The more you eat the more you will like them — your taste buds will change
Salads — you can have a different type of salad every meal and not have the same salad for 20 meals… in other words, there are tons of different types of salads you can have so you don’t get bored
Dressings — if it will get more salad in you, then use any dressing you like 🙂
Whole Grains in general
Also Wheat Germ
Sea Salt and Himalayan Salt
Types of Magnesium:
Magnesium can be a natural laxative. Generally speaking, you know you’ve reached your limit of needed Magnesium because the fail-safe is diarrhea (it seems there’s a pattern here, right?), so back off a little on the dosage if it happens. There are non-laxative forms of Magnesium available.
Magnesium Citrate – widely available and least expensive, can get in powder to stir in water and sip throughout the day (or drink all at once for a laxative effect)
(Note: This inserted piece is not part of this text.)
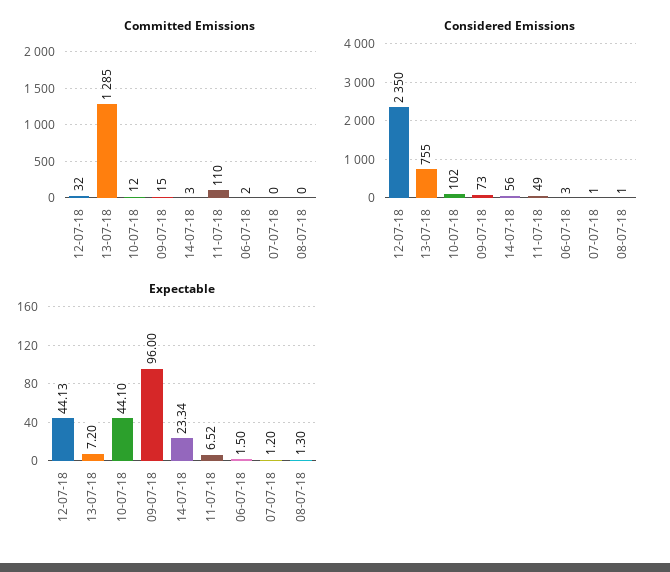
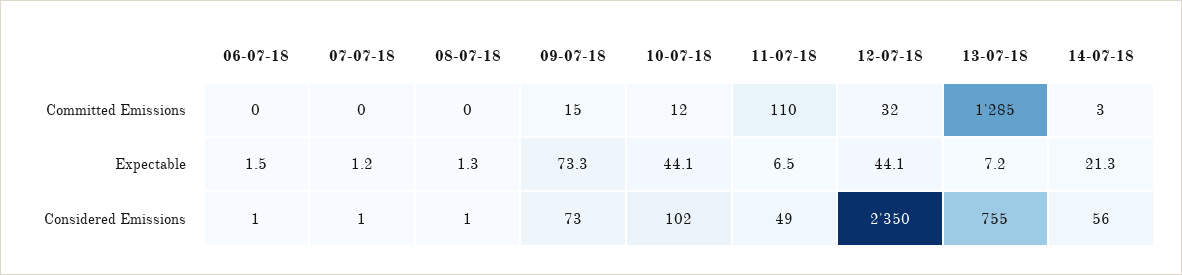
Committed Emissions, 06-07-18: 2 -> 0
Considered Emissions, 06-07-18: 3 -> 1
Expectable, 09-07-18: 96 -> 73.3
Expectable, 14-07-18: 23.34 -> 21.3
Magnesium L-Threonate – the best form for crossing the blood brain barrier
Magnesium Glycinate – the best-absorbed form of magnesium and the gentlest on the stomach
Magnesium Malate – a combination of Magnesium and Malic Acid (which is a great combo)
Magnesium Hydroxide – strong alkalide, used for people with acid stomachs (Milk of Magnesia)
Magnesium Chloride – hard to find
Magnesium Gluconate – costs a little more, but works fine
Magnesium Oxide – it’s THE WORST — avoid it – it is the most commonly found and used, but is the worst absorbed form of Magnesium
Magnesium Sulfate – do NOT take orally — this is epsom salt… soak in it! Take a nice hot (or warm) bath with a couple handfuls (2 cups-ish) of epsom salt or sea salt, a handful of baking soda, and a few drops of lavender essential oil. It’s a great detox bath and you’ll get some great Magnesium from it. The longer you sit in it the more Magnesium you absorb. Also, if you’re looking for a great way to get Magnesium in your kiddos, give them an epsom salt bath twice a week.
Reasons You Could Be Deficient (besides just eating crappy):
Floride & Chlorine (in our water, for example) bind up with Magnesium and make it unavailable to our bodies
Floride and Magnesium bind irreversibly into Magnesium Floride compound (it’s a brittle compound) that deposits into tendons, muscles, and bones.
Too much supplement Vitamin D can deplete Magnesium levels in the body — interestingly, the supplemental form of Vitamin D is in a “storage form” which is not used well by our body… Magnesium is needed to turn it into an active form our body can use.